Cable connectivity is unavailable in most of the United States and for now is restricted primarily to home users. But businesses in cable-served areas are catching up. Service costs $30 to $40 a month in most markets, although in some areas the cheapest access costs $70.

The newest and fastest-growing broadband connection is the digital subscriber line. DSL uses existing copper telephone lines to deliver affordable, speedy remote access to the Internet without tying up the voice phone line. Plus, your data travel individually along your own line, unlike cable connectivity services, where bandwidth is shared with others.

DSL comes in two flavors:


  • Symmetric DSL, which is designed to support applications such as Web hosting, collaborative computing and Internet access.

  • Asymmetric DSL, which is optimized for surfing the Net by providing you with more bandwidth from the network.

    Asymmetric is the DSL service in standard, everyday use. With ADSL, users average speeds up to 13 times faster than 56-kbps phone modems. ADSL also lets you simultaneously use one phone line for both voice and data (SDSL does not).

    One drawback of ADSL is installation cost; the phone company needs to install a splitter on your phone line. Some vendors are beginning to offer microfilters, which you can install at each phone line yourself.

    DSL connectivity requires special hardware on both ends. On your end, a DSL modem modulates digital information from your computer to send it along phone lines. A digital subscriber line access multiplexer (DSLAM) located at the phone company’s nearest central office then translates these signals. The DSLAM separates the voice from the data signals, sending the data to an ISP (which is frequently the phone company itself) and from there to the Internet.

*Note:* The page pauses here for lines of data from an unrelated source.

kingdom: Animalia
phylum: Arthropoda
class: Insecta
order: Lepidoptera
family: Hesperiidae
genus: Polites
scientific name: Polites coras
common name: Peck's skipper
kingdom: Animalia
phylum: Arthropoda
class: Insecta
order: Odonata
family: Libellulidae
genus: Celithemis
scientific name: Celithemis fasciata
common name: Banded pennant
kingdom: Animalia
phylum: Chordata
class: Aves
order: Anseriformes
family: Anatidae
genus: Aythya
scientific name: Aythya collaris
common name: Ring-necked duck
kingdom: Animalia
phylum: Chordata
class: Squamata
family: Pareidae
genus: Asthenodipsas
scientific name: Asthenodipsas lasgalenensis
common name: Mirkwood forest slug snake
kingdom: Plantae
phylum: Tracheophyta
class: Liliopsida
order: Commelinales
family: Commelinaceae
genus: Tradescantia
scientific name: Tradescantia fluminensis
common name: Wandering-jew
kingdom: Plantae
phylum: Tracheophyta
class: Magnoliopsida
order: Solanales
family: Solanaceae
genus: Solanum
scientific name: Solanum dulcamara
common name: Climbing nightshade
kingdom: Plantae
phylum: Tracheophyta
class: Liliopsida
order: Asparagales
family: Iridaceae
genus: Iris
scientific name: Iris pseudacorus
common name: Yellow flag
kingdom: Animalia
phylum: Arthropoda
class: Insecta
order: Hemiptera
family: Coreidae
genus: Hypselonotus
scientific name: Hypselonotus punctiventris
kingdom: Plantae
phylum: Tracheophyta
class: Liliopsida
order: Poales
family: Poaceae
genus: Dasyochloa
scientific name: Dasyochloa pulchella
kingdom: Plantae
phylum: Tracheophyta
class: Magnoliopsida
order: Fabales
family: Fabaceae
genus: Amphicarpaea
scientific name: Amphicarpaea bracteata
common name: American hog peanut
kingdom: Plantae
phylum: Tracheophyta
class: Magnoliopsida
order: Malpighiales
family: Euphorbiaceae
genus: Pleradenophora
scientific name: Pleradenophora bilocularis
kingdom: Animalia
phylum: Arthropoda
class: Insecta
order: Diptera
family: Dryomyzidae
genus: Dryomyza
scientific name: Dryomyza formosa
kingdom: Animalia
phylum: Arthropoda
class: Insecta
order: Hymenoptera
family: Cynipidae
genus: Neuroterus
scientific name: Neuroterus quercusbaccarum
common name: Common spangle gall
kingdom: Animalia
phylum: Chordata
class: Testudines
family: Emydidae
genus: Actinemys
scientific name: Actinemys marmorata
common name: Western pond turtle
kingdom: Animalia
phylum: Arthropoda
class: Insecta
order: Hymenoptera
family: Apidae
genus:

    The downside of DSL is that the farther you are from the central office, the slower your connection is. As you move away from the central office, more distortion enters the line, and the signal deteriorates. If you live more than 3 miles from the nearest central office, you can’t get DSL at all.

    You can tap into DSL power for as little as $39.95 per month, but DSL typically costs $150 to $200 per month for business-class service.

    The Others: T1, T3
    There are always other options for high-speed connection, but the higher the speed, the higher the cost. The leading types of leased and network services offered by telephone companies are T1 and T3.

    In some markets, providers offer shared T1 lines. Performance on these varies depending on other users on the line. In some instances, minimum speeds are guaranteed on shared T1.

    A T1 line is a high-speed digital connection capable of transmitting data at approximately 1.544 million bits per second. A T1 line is typically used by large and medium-size companies with heavy network traffic and is basically unnecessary for smaller business use. The cost of a T1 varies from $500 to $1,100 for installation and $450 to $750 (or higher) per month.

    A more powerful version of the T1 line is the T3 line, which is the equivalent of 28 T1 lines. Large companies and ISPs use this service for the backbone of their networks.

    The Up-and-Coming: DirecPC
    This is a viable option that is starting to make inroads in some markets. At this point I do not have comment on its reliability. You can find out more about DirecPC by going to its Web site ( If your office, construction trailers or sales offices are out in the "boonies," you should consider this. We are looking at this as an option for a number of our clients. For some of our remote clients, it is the only option, and we expect good things given what we’ve read so far.

    The End of Speculation
    The bottom line for small and medium-size businesses in the battle for Internet connectivity breaks down to DSL’s being a touch faster and more consistent than cable. Dial-up connections are like running in deep sand, and unless you own an information technology company or ISP, T1 and T3 lines are unrealistic. The DirecPC route has yet to be tested for performance and reliability but looks like a viable alternative. So check out your options and get the access to the Net that your company deserves.